* **WHAT NEEDS TO BE DONE**: Give the data below again exactly as written, but without the pictures.

........

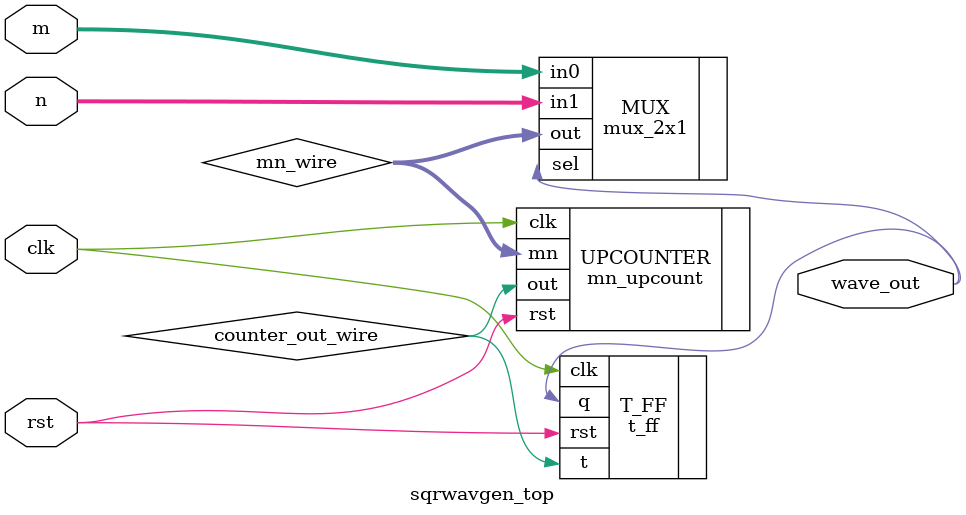
<source format=sv>
`timescale 1ns / 1ps


module sqrwavgen_top(
    input logic clk, rst,
    input logic [3:0] m,    // controls HIGH
    input logic [3:0] n,    // controls LOW
    output logic wave_out
    );
    
    logic [7:0] mn_wire;
    logic counter_out_wire;
    
    mux_2x1 MUX(
        .in0(m),
        .in1(n),
        .sel(wave_out),
        .out(mn_wire)
        );
    
    mn_upcount UPCOUNTER(
        .clk(clk),
        .rst(rst),
        .mn(mn_wire),
        .out(counter_out_wire)
        );
    
    t_ff T_FF(
        .clk(clk),
        .rst(rst),
        .t(counter_out_wire),
        .q(wave_out)
        );
    
endmodule

</source>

........

* **RESPONSE AREA**:
<source format=sv>
`timescale 1ns / 1ps


module sqrwavgen_top(
    input logic clk, rst,
    input logic [3:0] m,    // controls HIGH
    input logic [3:0] n,    // controls LOW
    output logic wave_out
    );
    
    logic [7:0] mn_wire;
    logic counter_out_wire;
    
    mux_2x1 MUX(
        .in0(m),
        .in1(n),
        .sel(wave_out),
        .out(mn_wire)
        );
    
    mn_upcount UPCOUNTER(
        .clk(clk),
        .rst(rst),
        .mn(mn_wire),
        .out(counter_out_wire)
        );
    
    t_ff T_FF(
        .clk(clk),
        .rst(rst),
        .t(counter_out_wire),
        .q(wave_out)
        );
    
endmodule

</source>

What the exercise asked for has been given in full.